Your goal -
Nothing but the lines from the one that contains "KÜLFÖLDI FOCI" to the end of the records should be printed, both ends included, exactly as given.
──────────────────────────────
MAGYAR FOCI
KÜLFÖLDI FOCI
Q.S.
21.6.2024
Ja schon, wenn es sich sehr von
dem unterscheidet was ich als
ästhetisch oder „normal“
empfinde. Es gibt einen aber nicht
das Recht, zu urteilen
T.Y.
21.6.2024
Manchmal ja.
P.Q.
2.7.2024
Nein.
──────────────────────────────
Exercise solution -
KÜLFÖLDI FOCI
Q.S.
21.6.2024
Ja schon, wenn es sich sehr von
dem unterscheidet was ich als
ästhetisch oder „normal“
empfinde. Es gibt einen aber nicht
das Recht, zu urteilen
T.Y.
21.6.2024
Manchmal ja.
P.Q.
2.7.2024
Nein.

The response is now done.